Access MIPS and QCDR measures and learn how the Academy develops measures.

Promoting dermatology

Working across specialties on a QI project helps promote the value of dermatology, which doesn’t always get the respect it deserves in the house of medicine, Dr. Daveluy noted. But when a dermatologist contacts a cardiologist about developing a screening tool for psoriasis patients because of their increased risk of heart disease, it starts conversations and helps build relationships, he said. 

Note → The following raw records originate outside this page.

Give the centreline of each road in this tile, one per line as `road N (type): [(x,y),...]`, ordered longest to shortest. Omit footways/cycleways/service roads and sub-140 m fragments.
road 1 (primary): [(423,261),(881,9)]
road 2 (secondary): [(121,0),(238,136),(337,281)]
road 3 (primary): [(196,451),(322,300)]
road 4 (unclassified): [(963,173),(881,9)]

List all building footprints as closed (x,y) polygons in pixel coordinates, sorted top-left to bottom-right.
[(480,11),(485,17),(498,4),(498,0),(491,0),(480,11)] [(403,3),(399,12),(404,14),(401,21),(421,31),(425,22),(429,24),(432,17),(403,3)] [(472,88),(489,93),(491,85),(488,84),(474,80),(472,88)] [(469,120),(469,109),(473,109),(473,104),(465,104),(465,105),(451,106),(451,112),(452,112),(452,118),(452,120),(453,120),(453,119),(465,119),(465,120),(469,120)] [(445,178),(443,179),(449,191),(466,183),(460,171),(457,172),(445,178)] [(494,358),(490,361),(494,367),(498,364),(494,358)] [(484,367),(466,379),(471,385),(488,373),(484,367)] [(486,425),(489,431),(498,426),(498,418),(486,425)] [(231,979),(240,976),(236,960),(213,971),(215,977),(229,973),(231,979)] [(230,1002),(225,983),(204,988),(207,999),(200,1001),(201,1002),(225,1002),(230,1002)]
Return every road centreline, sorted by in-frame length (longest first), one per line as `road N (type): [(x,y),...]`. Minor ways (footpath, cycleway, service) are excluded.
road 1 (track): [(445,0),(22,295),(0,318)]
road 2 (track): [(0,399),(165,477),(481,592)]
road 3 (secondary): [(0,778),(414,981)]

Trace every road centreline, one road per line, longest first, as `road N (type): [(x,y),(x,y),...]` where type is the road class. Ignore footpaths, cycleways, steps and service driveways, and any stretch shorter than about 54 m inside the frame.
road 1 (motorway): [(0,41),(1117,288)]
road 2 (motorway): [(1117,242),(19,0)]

Dr. Porter is working with infectious disease specialists on a QI patient safety project to establish vaccination guidelines before prescribing immunosuppressive drugs for patients with psoriasis and eczema. For example, patients with psoriasis need a pneumococcal vaccine and must be tested for hepatitis before being prescribed a biologic. Dermatology refers an average of 10 patients a week to infectious disease for this purpose, she said. The guidelines are currently being pilot tested, and if successful, they will be used as a template for working with the gastroenterology, rheumatology, and neurology departments. Thus far, preliminary data show that the rate of patients receiving a pneumococcal vaccine has increased significantly since implementing the guidelines, Dr. Porter said.  

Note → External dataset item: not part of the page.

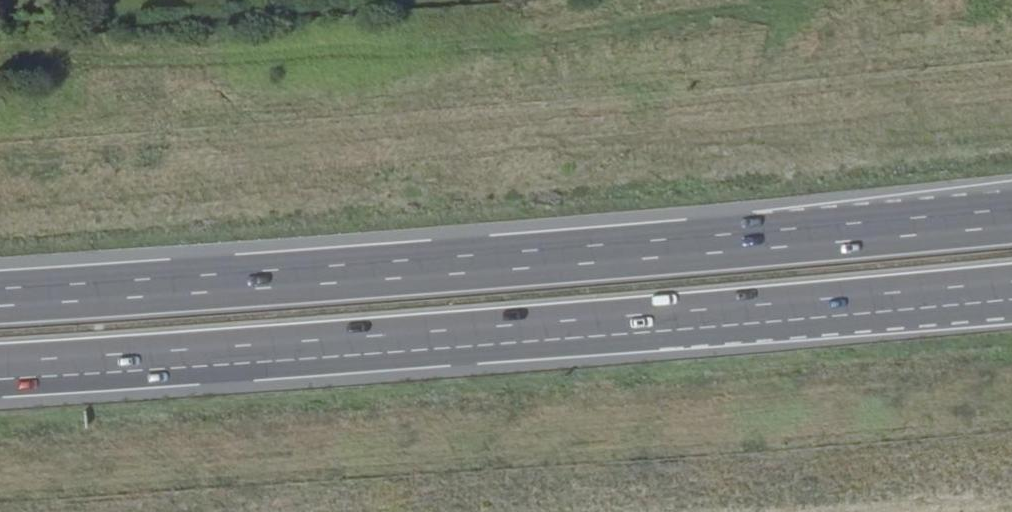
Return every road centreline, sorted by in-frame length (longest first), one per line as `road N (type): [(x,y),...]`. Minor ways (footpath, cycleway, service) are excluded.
road 1 (motorway): [(1011,109),(0,265)]
road 2 (motorway): [(1011,213),(0,298)]
road 3 (motorway): [(0,369),(1011,288)]
road 4 (motorway): [(0,401),(1011,430)]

“When dermatologists look to improve systems to schedule patient appointments or create template notes in their EHR, they’re participating in quality efforts to run their practice,” Dr. Reeder said. QI simply serves as a framework for measuring the improvement around the efforts.

At the end of the day, physicians are scientists, Dr. Daveluy concluded. “We look at science and evidence. QI is just a scientific approach to practice improvement.”